The workers had begun to arrive early that morning, bearing the kettles and plants and equipment, while Jamison was still in Kira’s room describing the events of the day before. A sudden death, he had explained, the way death often came to those of great age. She slept, Annabella had, napping on the rainy day, and didn’t wake. That was all. No mystery to it.

Perhaps she felt that she had completed her job by teaching Kira, Jamison pointed out solemnly. Sometimes, he told her, it was the way death came: a drifting-away when one’s tasks were accomplished. "And there’s no need to burn her cott," he added, "because there was no illness. So it will stay as it is. Someday you can live there, if you like, after you’ve finished your work here."

Kira nodded, accepting his words. The old woman’s spirit, she realized, would still be in her body. "She’ll need a watcher," Kira pointed out to Jamison. "Could I go and sit with her? I did for my mother."

But Jamison said no. Time was short. The Gathering was coming. Four days could not be lost.
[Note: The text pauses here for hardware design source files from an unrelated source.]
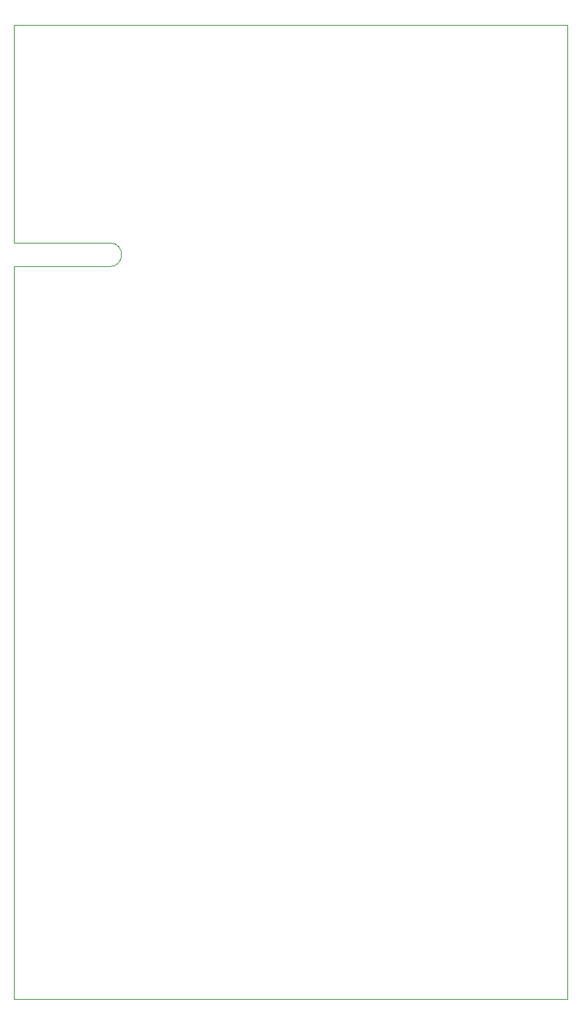
<source format=gbr>
%TF.GenerationSoftware,KiCad,Pcbnew,8.0.7*%
%TF.CreationDate,2025-03-21T14:51:30-04:00*%
%TF.ProjectId,TRS2-Voice-Tester,54525332-2d56-46f6-9963-652d54657374,rev?*%
%TF.SameCoordinates,Original*%
%TF.FileFunction,Profile,NP*%
%FSLAX46Y46*%
G04 Gerber Fmt 4.6, Leading zero omitted, Abs format (unit mm)*
G04 Created by KiCad (PCBNEW 8.0.7) date 2025-03-21 14:51:30*
%MOMM*%
%LPD*%
G01*
G04 APERTURE LIST*
%TA.AperFunction,Profile*%
%ADD10C,0.100000*%
%TD*%
G04 APERTURE END LIST*
D10*
X87500000Y-68720000D02*
X98520000Y-68720000D01*
X87500000Y-68720000D02*
X87500000Y-43560000D01*
X87500000Y-156020000D02*
X87500000Y-71460000D01*
X87500000Y-71460000D02*
X98520000Y-71460000D01*
X98520000Y-68720000D02*
G75*
G02*
X98520000Y-71460000I0J-1370000D01*
G01*
X87500000Y-43560000D02*
X151410000Y-43560000D01*
X151410000Y-43560000D02*
X151410000Y-156020000D01*
X151410000Y-156020000D02*
X87500000Y-156020000D01*
M02*

</source>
Kira must work on the robe; others would do the watching for the old dyer.

So Kira would mourn all alone.

After Jamison had gone she sat silently, remembering how solitary Annabella’s chosen life had been, how unconnected to the village. Only then did it occur to Kira to wonder, Who found her? How did they know to look?

"Thomas, come away from the window now. I need to tell you about something."

Reluctantly he came to where she was sitting at the table, though she could see from his face that he was still listening to the noise of the construction below. Boys, Kira thought. They were always interested in such things. If Matt were around, he’d be down there underfoot, getting in the way, wanting to help with the building.

"This morning —" she began. Then, sensing his inattention, "Thomas! Listen!"

He grinned, turned toward her, and listened.

"I went to the room below, the one where we heard the tyke crying."

"And singing," Thomas reminded her.

"Yes. And singing."

"Her name is Jo, according to Matt," Thomas said. "See? I’m paying attention. Why did you go down there?"

"I was looking for Jamison at first," Kira explained, "and I found myself on that floor. So I went to the door, thinking I might peek in and see if the tyke was all right. But it was locked!"

Thomas nodded. He looked unsurprised.

"But they’ve never locked my door, Thomas," she said.

"No, because you were already grown, already two syllables when you came here. But I was young; I was still Tom when I arrived," he said. "They locked my door."

"You were held captive?"

He frowned, remembering. "Not really. It was to keep me safe, I think. And to make me pay attention. I was young and I didn’t want to work all the time." He grinned. "I was a little like Matt, I think. Playful."